Maybe Minify, too, was waiting for a signal from him. At any rate, there was no reason to avoid him this way. Often a suggestion from somebody else, even when you rejected it, picked you up from the sticky muck you’d been working in. He went to the telephone once again.

An hour later they were deep in discussion. One by one, Phil checked over the ideas he’d had, the reasons for throwing each one aside. There was no surprised look on Minify’s face, no careful choice of words to conceal disappointment. Minify knew. Before he turned editor, he’d written too many thousands of newsprint columns himself, too many dozens of special articles for magazines, not to know. His eyes intent, he listened carefully as Phil told him of the material he had already gathered.

“The more you give me, the surer I am I want the articles,” he said. “It’s getting nasty for fair.”

Phil looked briefly at Minify. “One of my sisters was here last week from Detroit. She always gets me on edge, but I used to think she was O.K. underneath. I told her what I was up to, and she went into a routine about ‘you can’t write or legislate these things out of existence.’”

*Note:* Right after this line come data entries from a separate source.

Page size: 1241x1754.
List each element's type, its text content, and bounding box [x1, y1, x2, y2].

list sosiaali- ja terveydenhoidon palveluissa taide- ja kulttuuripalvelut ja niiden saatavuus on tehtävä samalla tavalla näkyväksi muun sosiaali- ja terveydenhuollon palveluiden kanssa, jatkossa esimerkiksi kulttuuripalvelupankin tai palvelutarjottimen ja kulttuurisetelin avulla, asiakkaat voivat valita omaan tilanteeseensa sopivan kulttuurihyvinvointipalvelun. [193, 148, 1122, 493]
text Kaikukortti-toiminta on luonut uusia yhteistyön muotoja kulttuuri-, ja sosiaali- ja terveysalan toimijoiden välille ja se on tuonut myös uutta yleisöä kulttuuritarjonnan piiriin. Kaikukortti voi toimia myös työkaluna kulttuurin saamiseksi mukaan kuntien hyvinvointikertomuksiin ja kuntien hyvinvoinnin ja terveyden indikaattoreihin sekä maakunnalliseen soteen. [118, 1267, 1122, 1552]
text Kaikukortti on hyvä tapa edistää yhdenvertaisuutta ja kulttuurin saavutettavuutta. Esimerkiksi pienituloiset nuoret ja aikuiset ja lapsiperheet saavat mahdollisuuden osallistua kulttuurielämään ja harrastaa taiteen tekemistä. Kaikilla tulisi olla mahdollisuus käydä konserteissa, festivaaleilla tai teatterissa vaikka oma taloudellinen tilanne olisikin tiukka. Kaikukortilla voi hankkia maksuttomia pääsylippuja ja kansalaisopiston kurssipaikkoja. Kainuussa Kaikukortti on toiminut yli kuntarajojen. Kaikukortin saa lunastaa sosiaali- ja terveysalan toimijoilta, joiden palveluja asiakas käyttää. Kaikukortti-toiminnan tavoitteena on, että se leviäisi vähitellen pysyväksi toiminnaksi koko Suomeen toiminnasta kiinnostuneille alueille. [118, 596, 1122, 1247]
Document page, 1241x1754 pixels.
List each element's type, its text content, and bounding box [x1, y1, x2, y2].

“Yeah. I get lots of that.”

“A few years ago she wouldn’t have said that—anyway, not in that pleasant, smug tone. I guess in a place that’s running over with the Negro thing and the Jewish thing— I suppose I ought to go out there.” He considered Detroit. “But you know something?” Minify waited. “I’ve a hunch there’s a bigger thing to do than just to go after the crackpot story. That’s been done plenty. It’s the wider spread of it I’d like to get at—the people who’d never go near a Christian Front meeting or send a dime to Gerald L. K. Smith.”

“I’m with you on that. But it’s harder.”

They sat across from each other, smoking, silent. Just in this companionship of searching, Phil found it easier to think. His thorny mood was smoothing out. He let his thoughts drift.

“I wish Dave wasn’t in Europe,” he finally said, almost to himself.

“Who’s he?”

“Dave Goldman. We were kids together, in California.” He waved largely. “Undying friendship at eight.” He looked reflective. “I wonder what he feels like when he runs into it or reads about it. He’s in the Engineers. Seems stuck over there. Captain.”

“Still friends?”

“Not especially close any more. We went through everything together up to college. Then I picked Stanford, and he went to UCLA. We still write every so often. But letters are no good on this kind of business. I wish—”

He broke off and closed his eyes, leaning a little forward as if he were trying to hear a sound very far away. Then he said slowly, “Maybe there’s something in that.”

“Going to suggest my sending you abroad?”

Undisturbed by the joshing tone, Phil shook his head. He reached for a cigarette, forgot to make the gesture of offering one.

“I’m going to start on a new tack,” he said slowly. “So far I’ve been going after facts, evidence. I’ve sort of ignored feelings.” He shifted his glance to Minify. “How does it make somebody like Dave feel? The way we feel only stepped up?” He spoke more quickly. “It’s at least a chance to break the log jam.”